Satisfying the Per_Object_checked table from the ExportToDatabase module

exporttodatabase

#1

Hello CellProfilers! \o

The Classifier in CellProfiler-Analyst only draws on positive instances of my phenotype. The ExportToDatabase module in CellProfiler warns that the objects exported are not in a one-to-one relationship, and reading the module help and various forum posts indicate SQL finagling may be necessary.
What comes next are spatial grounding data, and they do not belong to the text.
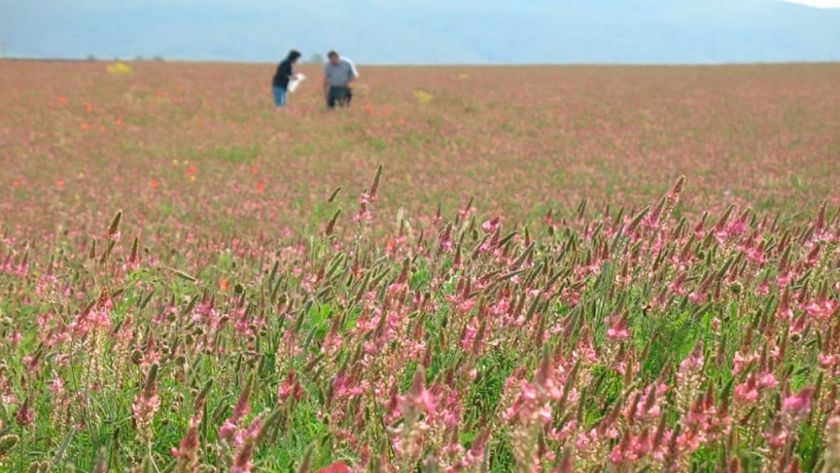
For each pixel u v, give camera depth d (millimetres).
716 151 26047
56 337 6410
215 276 9406
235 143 28250
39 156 25766
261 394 5219
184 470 3715
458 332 5375
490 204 16281
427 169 22641
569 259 7035
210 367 5930
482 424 4660
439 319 6125
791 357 5020
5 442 4434
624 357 5145
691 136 30484
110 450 4734
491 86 51594
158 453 4848
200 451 4328
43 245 12414
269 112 35969
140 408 4277
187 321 6598
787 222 10164
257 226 14609
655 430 3896
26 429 5047
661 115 37500
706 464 4090
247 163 24609
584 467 3949
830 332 4629
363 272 6777
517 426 4082
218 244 12031
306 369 5098
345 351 5555
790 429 3760
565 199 16922
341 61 36312
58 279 8328
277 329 6047
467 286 5391
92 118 34312
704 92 49781
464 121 34188
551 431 4121
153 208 16750
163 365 5598
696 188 18078
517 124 33844
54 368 5879
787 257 6172
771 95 47781
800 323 5055
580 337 4961
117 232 6020
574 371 4434
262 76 56656
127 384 5625
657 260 6445
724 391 4059
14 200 18156
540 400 3238
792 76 63375
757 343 5441
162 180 21062
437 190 18391
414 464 3887
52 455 4875
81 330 5180
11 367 5914
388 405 4312
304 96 42281
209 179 21234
I’m hoping you can confirm or comment on the colocalization pipeline implementation logic. To help you developers and volunteers understand the analysis I’m interested in, I’ve spend the last week generating clear, representative TIF images of the phenotype to be identified (link to TIF images and the pipeline: http://engr.uconn.edu/~pan14001/cp-forum-post-1/). Here is a montage made using FIJI of those 5 multi-channel image frames:

The only difference between each of these 5 images is the degree of overlap of the red centromeres with green inside the blue nuclei; the red fluorescent centromeres in image 1 are radially a full diameter length away and they progress to image 5 which has complete overlap.

I’m interested in:

  1. Counting whether or not a given nucleus contains any centromere overlap.
  2. (Stretch goal) Counting how many overlaps there are per nucleus.
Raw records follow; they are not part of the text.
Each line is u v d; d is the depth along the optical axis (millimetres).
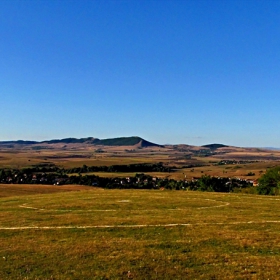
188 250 21203
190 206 37375
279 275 17328
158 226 27344
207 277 17219
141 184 111312
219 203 39219
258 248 21406
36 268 18688
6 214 33969
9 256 20562
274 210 34469
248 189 63625
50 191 83250
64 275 17719
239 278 17047
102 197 45281
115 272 17938
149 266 18641
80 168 171500
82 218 31078
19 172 139500
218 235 24359
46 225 28562
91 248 21734
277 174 58594
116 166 180375
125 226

I’ve been building the pipeline off of the excellent colocalization example. The reason I need CellProfiler-Analyst with my data is the thresholded radius for the centromeres is necessarily wider than the true diameter. Therefore object based overlap yields false positives. Combating this requires combining with the measured correlation coefficients, but infering which correlation coefficient is appropriate, as well as its value range, is challenging purely inside of CellProfiler and from playing with the data and images inside R.

As mentioned, the obstacle I have now is that CellProfiler-Analyst does not draw any nuclei with no overlaps, and so I can’t establish the negative phenotype to generate a training set.

To debug why this is happening, I enabled Debug level logging as suggested by the first page of the CellProfiler-Analyst documentation and ran the SQL commands with sqlite3:

sqlite> SELECT ImageNumber FROM Per_Image GROUP BY ImageNumber;
1
2
3
4
5
sqlite> SELECT Per_Object_checked.ImageNumber, COUNT(Per_Object_checked.ObjectNumber) FROM Per_Object_checked GROUP BY Per_Object_checked.ImageNumber;
2|8
3|13
4|13
5|13
sqlite> SELECT Per_Image.ImageNumber FROM Per_Image;
1
2
3
4
5
sqlite>

Thus the Per_Object_checked table seems to be excluding the first image. I tried replacing the None values in the table with zeros, but that makes no difference because presumably Pre_Object_checked is limiting the selections.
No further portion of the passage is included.